I have a p4 3.0ghz cpu stock that runs at about 85 degrees. I usually run it at 3.2ghz and the normal temp is about 100. Its been very stable and as long as you dont neglect your case, you should be fine.

I recently built my own PC. The only problem I had was the CPU temp; like most people. I also have a p4 3.0ghz cpu. However, I found that the stock heatsink is not really that good. CPU temp was between 57-70 degrees C. I immediately changed the stock heatsink to one i bought,an Artic Cooling Super Silent Pro 4. This brought my CPU temperature to 36-41 (idle) and 60-64 (100%) when rendering. I would recommend you get a better heatsink.

davelu
03-06-2005, 08:44 PM
How about Cpu running at around 64C to 70C on a laptop at 100%?

Amd 2500 + M processor

hd around 45-53 C

DarkJedi613
03-07-2005, 07:20 AM
I'd hope that's in Fahrenheit. Make sure you know what units the temperature is reporting in. It's alright for a CPU to run up to 130-135o Fahrenheit, but that's only about 55-57o Celsius. If your CPU is running over 60-70o Celsius, there's a cooling problem. Most CPU dies are only rated to 80-85oC, any hotter than that and they'll burn out pretty quickly.
I know AMD XP's die temperature are 90 degrees Celsisus. Pentiums are lower (around 80).

jdiwnab
03-07-2005, 07:30 AM
I tried Motherboard Monitor, but was getting very odd info. BIOS was telling me that the processor was about 55C. MBM told me that it was 67C and peaked at 150C (very fast spike).
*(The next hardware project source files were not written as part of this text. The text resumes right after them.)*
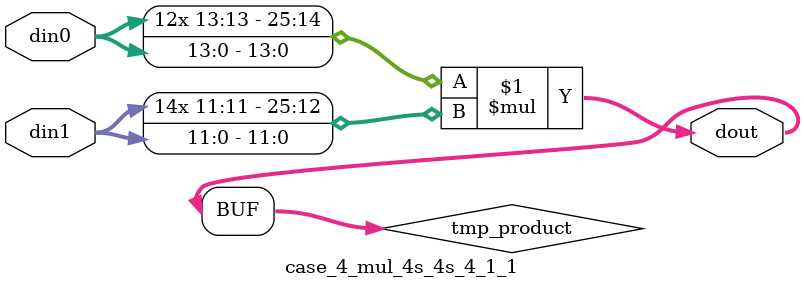
<source format=v>

`timescale 1 ns / 1 ps

 module case_4_mul_4s_4s_4_1_1(din0, din1, dout);
parameter ID = 1;
parameter NUM_STAGE = 0;
parameter din0_WIDTH = 14;
parameter din1_WIDTH = 12;
parameter dout_WIDTH = 26;

input [din0_WIDTH - 1 : 0] din0; 
input [din1_WIDTH - 1 : 0] din1; 
output [dout_WIDTH - 1 : 0] dout;

wire signed [dout_WIDTH - 1 : 0] tmp_product;



























assign tmp_product = $signed(din0) * $signed(din1);








assign dout = tmp_product;





















endmodule

</source>
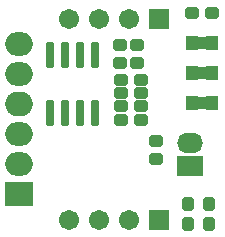
<source format=gbs>
G04*
G04 #@! TF.GenerationSoftware,Altium Limited,Altium Designer,21.9.2 (33)*
G04*
G04 Layer_Color=16711935*
%FSLAX44Y44*%
%MOMM*%
G71*
G04*
G04 #@! TF.SameCoordinates,8D6B135D-26D1-4348-B727-2CCB693FEEA9*
G04*
G04*
G04 #@! TF.FilePolarity,Negative*
G04*
G01*
G75*
G04:AMPARAMS|DCode=27|XSize=1.0032mm|YSize=1.1032mm|CornerRadius=0.1616mm|HoleSize=0mm|Usage=FLASHONLY|Rotation=270.000|XOffset=0mm|YOffset=0mm|HoleType=Round|Shape=RoundedRectangle|*
%AMROUNDEDRECTD27*
21,1,1.0032,0.7800,0,0,270.0*
21,1,0.6800,1.1032,0,0,270.0*
1,1,0.3232,-0.3900,-0.3400*
1,1,0.3232,-0.3900,0.3400*
1,1,0.3232,0.3900,0.3400*
1,1,0.3232,0.3900,-0.3400*
%
%ADD27ROUNDEDRECTD27*%
%ADD31R,1.1032X1.2032*%
%ADD36C,1.7032*%
%ADD37R,1.7032X1.7032*%
%ADD38O,2.3368X2.0828*%
%ADD39O,2.3368X2.0320*%
%ADD40R,2.3368X2.0320*%
%ADD41O,2.2032X1.7032*%
%ADD42R,2.2032X1.7032*%
G04:AMPARAMS|DCode=60|XSize=0.7366mm|YSize=2.1844mm|CornerRadius=0.1683mm|HoleSize=0mm|Usage=FLASHONLY|Rotation=180.000|XOffset=0mm|YOffset=0mm|HoleType=Round|Shape=RoundedRectangle|*
%AMROUNDEDRECTD60*
21,1,0.7366,1.8479,0,0,180.0*
21,1,0.4001,2.1844,0,0,180.0*
1,1,0.3366,-0.2000,0.9239*
1,1,0.3366,0.2000,0.9239*
1,1,0.3366,0.2000,-0.9239*
1,1,0.3366,-0.2000,-0.9239*
%
%ADD60ROUNDEDRECTD60*%
G04:AMPARAMS|DCode=61|XSize=1.1032mm|YSize=1.0032mm|CornerRadius=0.1616mm|HoleSize=0mm|Usage=FLASHONLY|Rotation=0.000|XOffset=0mm|YOffset=0mm|HoleType=Round|Shape=RoundedRectangle|*
%AMROUNDEDRECTD61*
21,1,1.1032,0.6800,0,0,0.0*
21,1,0.7800,1.0032,0,0,0.0*
1,1,0.3232,0.3900,-0.3400*
1,1,0.3232,-0.3900,-0.3400*
1,1,0.3232,-0.3900,0.3400*
1,1,0.3232,0.3900,0.3400*
%
%ADD61ROUNDEDRECTD61*%
G04:AMPARAMS|DCode=62|XSize=1.1032mm|YSize=1.0032mm|CornerRadius=0.1616mm|HoleSize=0mm|Usage=FLASHONLY|Rotation=90.000|XOffset=0mm|YOffset=0mm|HoleType=Round|Shape=RoundedRectangle|*
%AMROUNDEDRECTD62*
21,1,1.1032,0.6800,0,0,90.0*
21,1,0.7800,1.0032,0,0,90.0*
1,1,0.3232,0.3400,0.3900*
1,1,0.3232,0.3400,-0.3900*
1,1,0.3232,-0.3400,-0.3900*
1,1,0.3232,-0.3400,0.3900*
%
%ADD62ROUNDEDRECTD62*%
G36*
X175002Y108800D02*
X185002D01*
Y118800D01*
X175002D01*
Y108800D01*
D02*
G37*
G36*
Y134200D02*
X185002D01*
Y144200D01*
X175002D01*
Y134200D01*
D02*
G37*
G36*
Y159600D02*
X185002D01*
Y169600D01*
X175002D01*
Y159600D01*
D02*
G37*
D27*
X141000Y66500D02*
D03*
Y81500D02*
D03*
X125000Y147500D02*
D03*
Y162500D02*
D03*
X110000Y147500D02*
D03*
Y162500D02*
D03*
D31*
X171502Y113799D02*
D03*
X188503D02*
D03*
X171502Y164599D02*
D03*
X188503D02*
D03*
X171502Y139199D02*
D03*
X188503D02*
D03*
D36*
X117700Y15000D02*
D03*
X92300Y15000D02*
D03*
X66900D02*
D03*
X117700Y185000D02*
D03*
X92300Y185000D02*
D03*
X66900D02*
D03*
D37*
X143100Y15000D02*
D03*
Y185000D02*
D03*
D38*
X25000Y112700D02*
D03*
D39*
Y87300D02*
D03*
Y61900D02*
D03*
Y138100D02*
D03*
Y163500D02*
D03*
D40*
Y36500D02*
D03*
D41*
X170000Y80000D02*
D03*
D42*
Y60000D02*
D03*
D60*
X50949Y154639D02*
D03*
X63649D02*
D03*
X76349D02*
D03*
X89049D02*
D03*
Y105363D02*
D03*
X50949D02*
D03*
X63649D02*
D03*
X76349D02*
D03*
D61*
X128500Y122000D02*
D03*
X111500D02*
D03*
X171500Y190000D02*
D03*
X188500D02*
D03*
X111500Y99000D02*
D03*
X128500D02*
D03*
X111500Y111000D02*
D03*
X128500D02*
D03*
X111500Y133000D02*
D03*
X128500D02*
D03*
D62*
X186000Y28500D02*
D03*
Y11500D02*
D03*
X168000Y11500D02*
D03*
Y28500D02*
D03*
M02*

</source>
It also told me the case temp was 9C (but the readout on the case said 73F, 40C, nowere near what MBM said) I knew my processor was hot, but I wanted to monitor the temp in windows. But MBM didn't work right for me.

Al Skierkiewicz
03-07-2005, 07:35 AM
I tried Motherboard Monitor, but was getting very odd info. BIOS was telling me that the processor was about 55C. MBM told me that it was 67C and peaked at 150C (very fast spike). It also told me the case temp was 9C (but the readout on the case said 73F, 40C, nowere near what MBM said) I knew my processor was hot, but I wanted to monitor the temp in windows. But MBM didn't work right for me.
It is possible you do not have all the optional temp sensors installed. If that is the case, the software makes a feel good reading out of thin air. Most motherboards come with a temp sensor installed on the board but the proc is optional.